Relation to Reinforcing Effects

VTA DA neurons are involved in many functions and phenomena including tobacco addiction. Tobacco addiction is often called nicotine addiction, and the majority of the literature dealing with tobacco addiction postulates that nicotine is the principal, if not the only, addictive compound in tobacco and smoke. However, administration of tobacco or smoke to rodents is likely to mimic the human smoking situation more accurately than the administration of nicotine alone. The fact that in the present study the effects of ToE on DA neurons differed from those of nicotine alone and SmE may therefore have important implications. In particular, current hypotheses dealing with tobacco addiction state that the addictive properties of tobacco are primarily related to the ability of nicotine to induce burst firing of DA neurons (Balfour, 2002; Di Chiara, 2000). In the present study, nicotine alone and SmE induced consistent burst firing, whereas ToE did not modify the burst-firing mode at the population level.
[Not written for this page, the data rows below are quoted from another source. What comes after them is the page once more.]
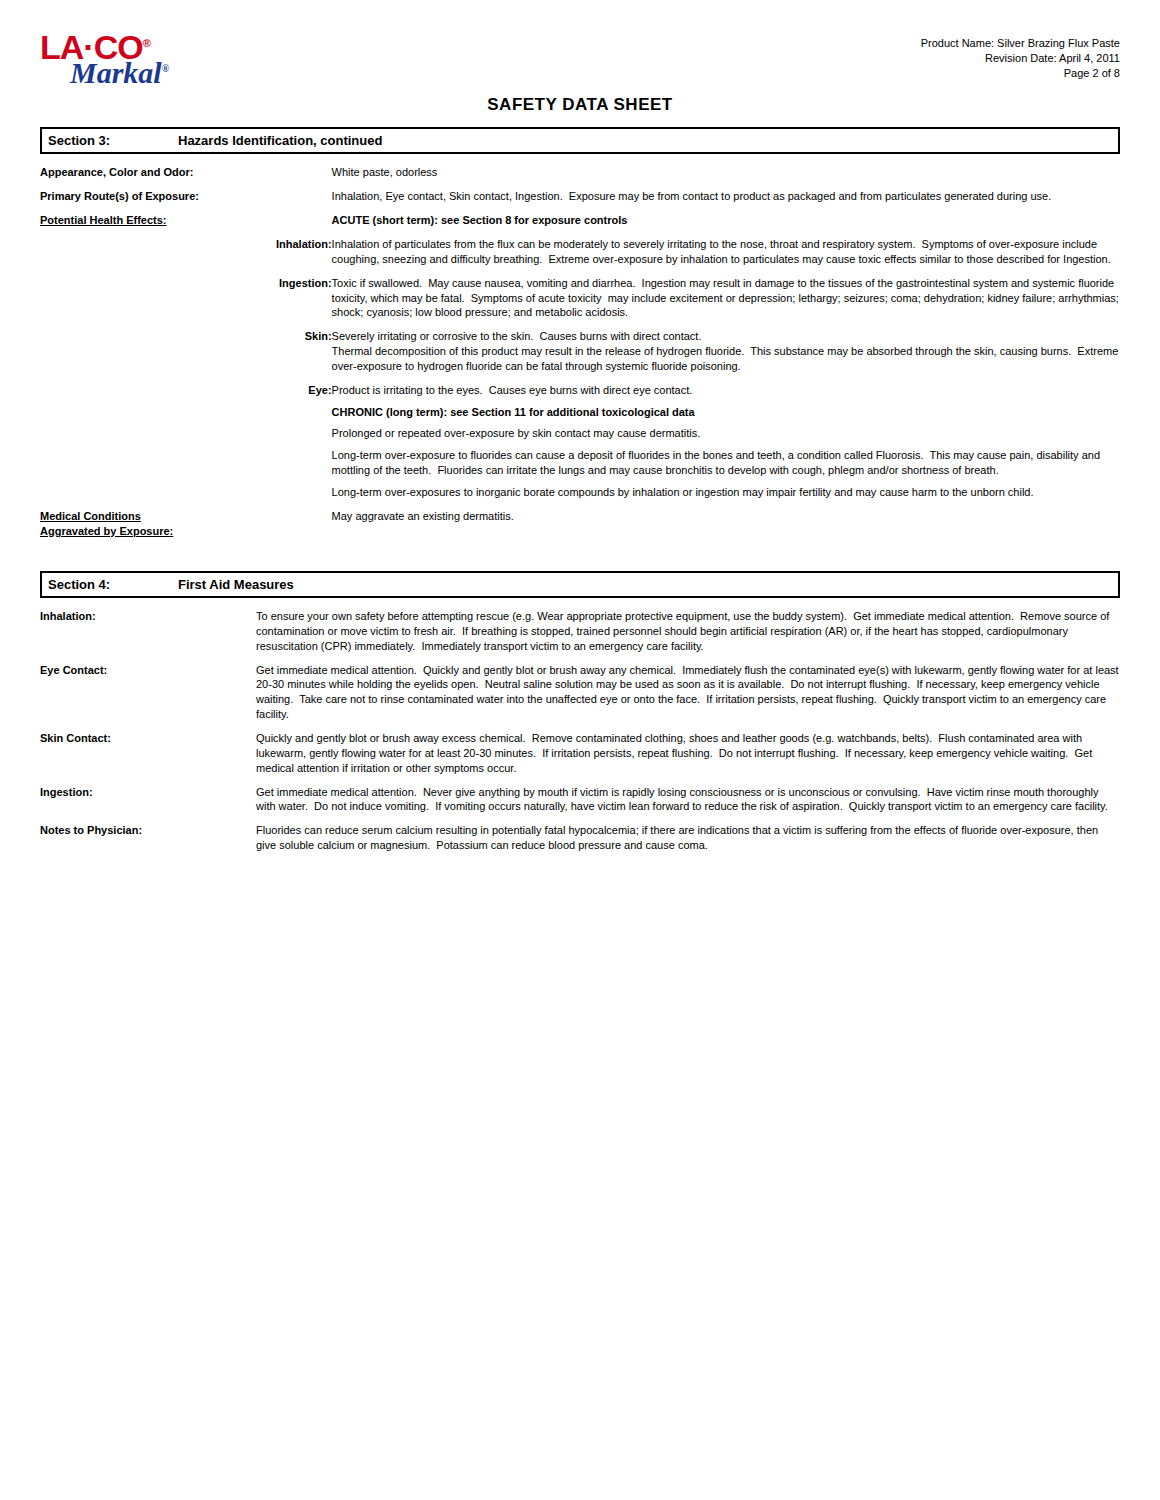LA·CO® Markal®
Product Name: Silver Brazing Flux Paste
Revision Date: April 4, 2011
Page 2 of 8
SAFETY DATA SHEET
Section 3: Hazards Identification, continued
| Appearance, Color and Odor: | White paste, odorless |
| Primary Route(s) of Exposure: | Inhalation, Eye contact, Skin contact, Ingestion. Exposure may be from contact to product as packaged and from particulates generated during use. |
| Potential Health Effects: | ACUTE (short term): see Section 8 for exposure controls |
| Inhalation: | Inhalation of particulates from the flux can be moderately to severely irritating to the nose, throat and respiratory system. Symptoms of over-exposure include coughing, sneezing and difficulty breathing. Extreme over-exposure by inhalation to particulates may cause toxic effects similar to those described for Ingestion. |
| Ingestion: | Toxic if swallowed. May cause nausea, vomiting and diarrhea. Ingestion may result in damage to the tissues of the gastrointestinal system and systemic fluoride toxicity, which may be fatal. Symptoms of acute toxicity may include excitement or depression; lethargy; seizures; coma; dehydration; kidney failure; arrhythmias; shock; cyanosis; low blood pressure; and metabolic acidosis. |
| Skin: | Severely irritating or corrosive to the skin. Causes burns with direct contact. Thermal decomposition of this product may result in the release of hydrogen fluoride. This substance may be absorbed through the skin, causing burns. Extreme over-exposure to hydrogen fluoride can be fatal through systemic fluoride poisoning. |
| Eye: | Product is irritating to the eyes. Causes eye burns with direct eye contact. CHRONIC (long term): see Section 11 for additional toxicological data Prolonged or repeated over-exposure by skin contact may cause dermatitis. Long-term over-exposure to fluorides can cause a deposit of fluorides in the bones and teeth, a condition called Fluorosis. This may cause pain, disability and mottling of the teeth. Fluorides can irritate the lungs and may cause bronchitis to develop with cough, phlegm and/or shortness of breath. Long-term over-exposures to inorganic borate compounds by inhalation or ingestion may impair fertility and may cause harm to the unborn child. |
| Medical Conditions Aggravated by Exposure: | May aggravate an existing dermatitis. |
Section 4: First Aid Measures
| Inhalation: | To ensure your own safety before attempting rescue (e.g. Wear appropriate protective equipment, use the buddy system). Get immediate medical attention. Remove source of contamination or move victim to fresh air. If breathing is stopped, trained personnel should begin artificial respiration (AR) or, if the heart has stopped, cardiopulmonary resuscitation (CPR) immediately. Immediately transport victim to an emergency care facility. |
| Eye Contact: | Get immediate medical attention. Quickly and gently blot or brush away any chemical. Immediately flush the contaminated eye(s) with lukewarm, gently flowing water for at least 20-30 minutes while holding the eyelids open. Neutral saline solution may be used as soon as it is available. Do not interrupt flushing. If necessary, keep emergency vehicle waiting. Take care not to rinse contaminated water into the unaffected eye or onto the face. If irritation persists, repeat flushing. Quickly transport victim to an emergency care facility. |
| Skin Contact: | Quickly and gently blot or brush away excess chemical. Remove contaminated clothing, shoes and leather goods (e.g. watchbands, belts). Flush contaminated area with lukewarm, gently flowing water for at least 20-30 minutes. If irritation persists, repeat flushing. Do not interrupt flushing. If necessary, keep emergency vehicle waiting. Get medical attention if irritation or other symptoms occur. |
| Ingestion: | Get immediate medical attention. Never give anything by mouth if victim is rapidly losing consciousness or is unconscious or convulsing. Have victim rinse mouth thoroughly with water. Do not induce vomiting. If vomiting occurs naturally, have victim lean forward to reduce the risk of aspiration. Quickly transport victim to an emergency care facility. |
| Notes to Physician: | Fluorides can reduce serum calcium resulting in potentially fatal hypocalcemia; if there are indications that a victim is suffering from the effects of fluoride over-exposure, then give soluble calcium or magnesium. Potassium can reduce blood pressure and cause coma. |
This decrease in the effectiveness of nicotine contained in ToE suggests that some compounds in tobacco reduce the burst-promoting effects of nicotine on DA cells and largely act to inhibit VTA DA cell activity. These results were unexpected and they suggest that tobacco has lower addiction-generating properties compared with either nicotine alone or smoke. However, this appears to be in contradiction with the large body of evidence that suggests that smokeless tobacco use in humans can lead to addiction (Hatsukami and Severson, 1999) and reports that show that minor alkaloids and other compounds with MAOI properties enhance nicotine self-administration in rats (Clemens et al, 2009; Guillem et al, 2005). It nevertheless confirms that nicotine is the main substance involved in the tobacco addiction-related activation of mesolimbic DA neurons.
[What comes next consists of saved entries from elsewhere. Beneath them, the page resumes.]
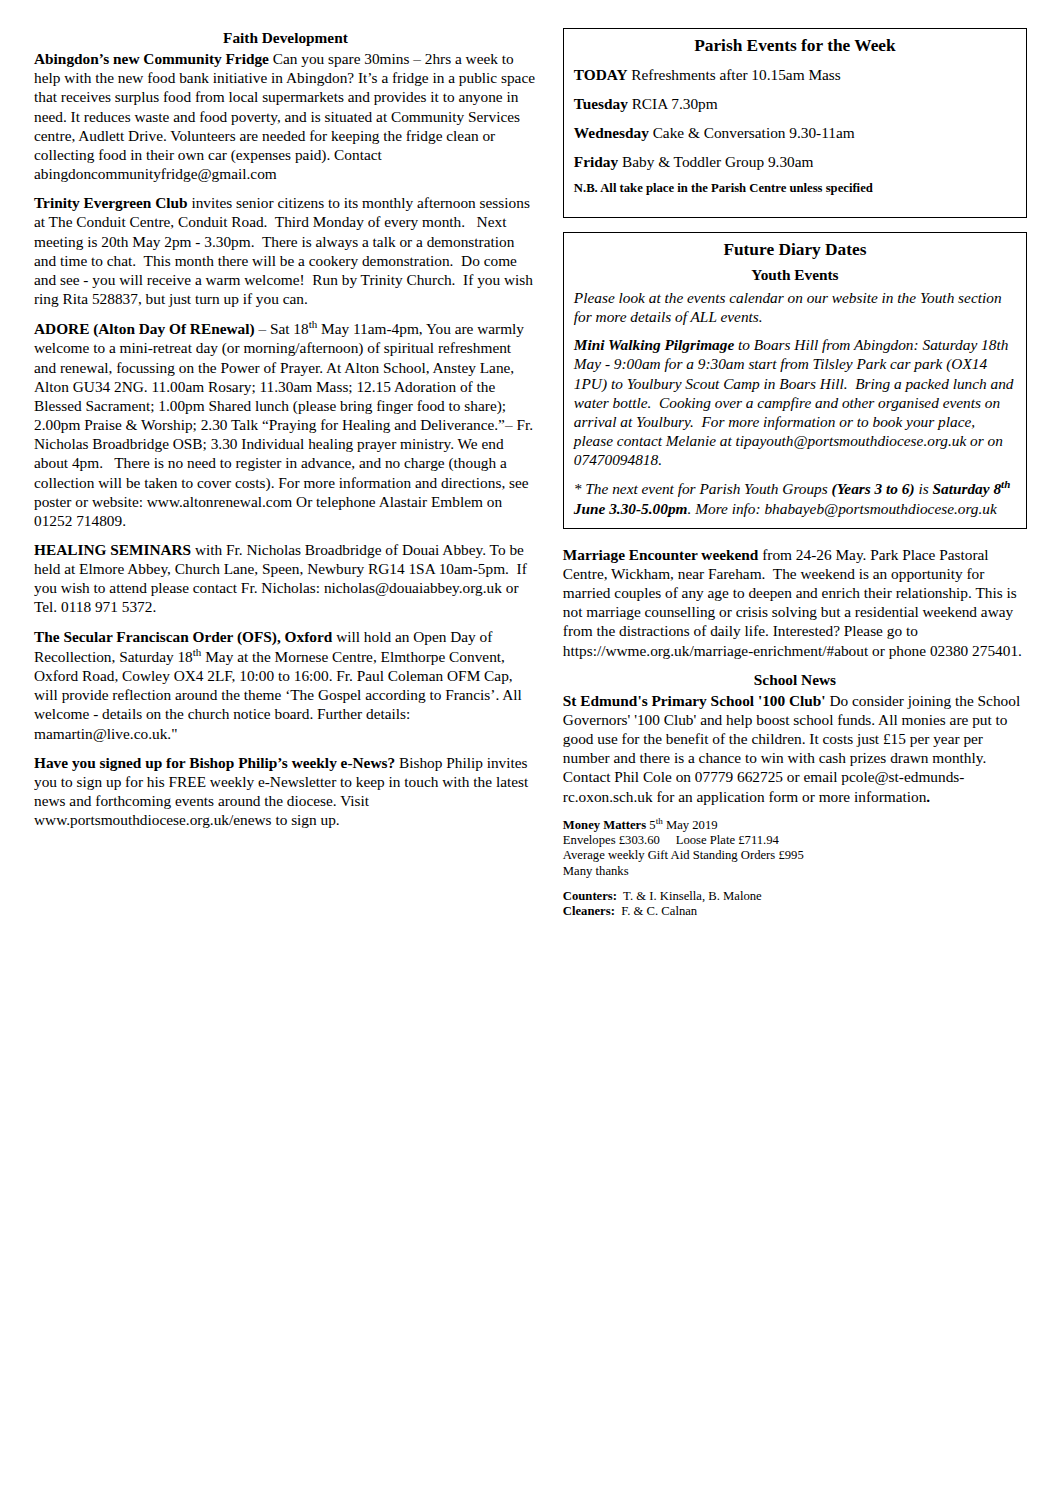Faith Development
Abingdon’s new Community Fridge Can you spare 30mins – 2hrs a week to help with the new food bank initiative in Abingdon? It’s a fridge in a public space that receives surplus food from local supermarkets and provides it to anyone in need. It reduces waste and food poverty, and is situated at Community Services centre, Audlett Drive. Volunteers are needed for keeping the fridge clean or collecting food in their own car (expenses paid). Contact abingdoncommunityfridge@gmail.com
Trinity Evergreen Club invites senior citizens to its monthly afternoon sessions at The Conduit Centre, Conduit Road. Third Monday of every month. Next meeting is 20th May 2pm - 3.30pm. There is always a talk or a demonstration and time to chat. This month there will be a cookery demonstration. Do come and see - you will receive a warm welcome! Run by Trinity Church. If you wish ring Rita 528837, but just turn up if you can.
ADORE (Alton Day Of REnewal) – Sat 18th May 11am-4pm, You are warmly welcome to a mini-retreat day (or morning/afternoon) of spiritual refreshment and renewal, focussing on the Power of Prayer. At Alton School, Anstey Lane, Alton GU34 2NG. 11.00am Rosary; 11.30am Mass; 12.15 Adoration of the Blessed Sacrament; 1.00pm Shared lunch (please bring finger food to share); 2.00pm Praise & Worship; 2.30 Talk “Praying for Healing and Deliverance.”– Fr. Nicholas Broadbridge OSB; 3.30 Individual healing prayer ministry. We end about 4pm. There is no need to register in advance, and no charge (though a collection will be taken to cover costs). For more information and directions, see poster or website: www.altonrenewal.com Or telephone Alastair Emblem on 01252 714809.
HEALING SEMINARS with Fr. Nicholas Broadbridge of Douai Abbey. To be held at Elmore Abbey, Church Lane, Speen, Newbury RG14 1SA 10am-5pm. If you wish to attend please contact Fr. Nicholas: nicholas@douaiabbey.org.uk or Tel. 0118 971 5372.
The Secular Franciscan Order (OFS), Oxford will hold an Open Day of Recollection, Saturday 18th May at the Mornese Centre, Elmthorpe Convent, Oxford Road, Cowley OX4 2LF, 10:00 to 16:00. Fr. Paul Coleman OFM Cap, will provide reflection around the theme ‘The Gospel according to Francis’. All welcome - details on the church notice board. Further details: mamartin@live.co.uk."
Have you signed up for Bishop Philip’s weekly e-News? Bishop Philip invites you to sign up for his FREE weekly e-Newsletter to keep in touch with the latest news and forthcoming events around the diocese. Visit www.portsmouthdiocese.org.uk/enews to sign up.
Parish Events for the Week
TODAY Refreshments after 10.15am Mass
Tuesday RCIA 7.30pm
Wednesday Cake & Conversation 9.30-11am
Friday Baby & Toddler Group 9.30am
N.B. All take place in the Parish Centre unless specified
Future Diary Dates
Youth Events
Please look at the events calendar on our website in the Youth section for more details of ALL events.
Mini Walking Pilgrimage to Boars Hill from Abingdon: Saturday 18th May - 9:00am for a 9:30am start from Tilsley Park car park (OX14 1PU) to Youlbury Scout Camp in Boars Hill. Bring a packed lunch and water bottle. Cooking over a campfire and other organised events on arrival at Youlbury. For more information or to book your place, please contact Melanie at tipayouth@portsmouthdiocese.org.uk or on 07470094818.
* The next event for Parish Youth Groups (Years 3 to 6) is Saturday 8th June 3.30-5.00pm. More info: bhabayeb@portsmouthdiocese.org.uk
Marriage Encounter weekend from 24-26 May. Park Place Pastoral Centre, Wickham, near Fareham. The weekend is an opportunity for married couples of any age to deepen and enrich their relationship. This is not marriage counselling or crisis solving but a residential weekend away from the distractions of daily life. Interested? Please go to https://wwme.org.uk/marriage-enrichment/#about or phone 02380 275401.
School News
St Edmund's Primary School '100 Club' Do consider joining the School Governors' '100 Club' and help boost school funds. All monies are put to good use for the benefit of the children. It costs just £15 per year per number and there is a chance to win with cash prizes drawn monthly. Contact Phil Cole on 07779 662725 or email pcole@st-edmunds-rc.oxon.sch.uk for an application form or more information.
Money Matters 5th May 2019
Envelopes £303.60 Loose Plate £711.94
Average weekly Gift Aid Standing Orders £995
Many thanks
Counters: T. & I. Kinsella, B. Malone
Cleaners: F. & C. Calnan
In summary, nicotine activated almost all the VTA DA cells tested, whereas ToE inhibited a fairly high number of cells and triggered very few bursts. These differences are difficult to explain given that the amount of nicotine injected with ToE was equivalent to the amount of nicotine injected alone and cannot be attributed to alterations in the diffusion of nicotine from ToE. Nevertheless, the prominent abolition of the nicotine-induced increase of VTA DA neuron firing and burst activity upon tobacco administration raises the possibility of the existence of components of tobacco, which can attenuate the stimulatory effects of nicotine on these neurons. Given that the effects of smoke did not differ from those of nicotine, these hypothetical compounds would either be destroyed during tobacco combustion or behave differently after combustion. We have seen that these compounds are probably neither the minor alkaloids nornicotine, anabasine, and cotinine nor the β-carbolines harmane and norharmane, which have all been shown to activate VTA DA neurons (Arib et al, 2010; Dwoskin et al, 1995; O’Leary et al, 2008). The case of harmane is, however, particular. Harmane seems to activate DA neurons at high doses and inhibit them at lower doses, following a U-shaped dose–response relationship (Baum et al, 1995, 1996). Harmane is, in large part, synthesized during tobacco combustion (Poindexter and Carpenter, 1962). Therefore, there are lower concentrations of harmane in tobacco than in smoke. A working hypothesis could therefore be that the low concentration of harmane in tobacco would be able to inhibit DA cells, whereas the high concentration of harmane in smoke would activate them. Further work is necessary to determine whether there are dose-dependent interactions between harmane and nicotine, which could be of heuristic value in the context of smoking.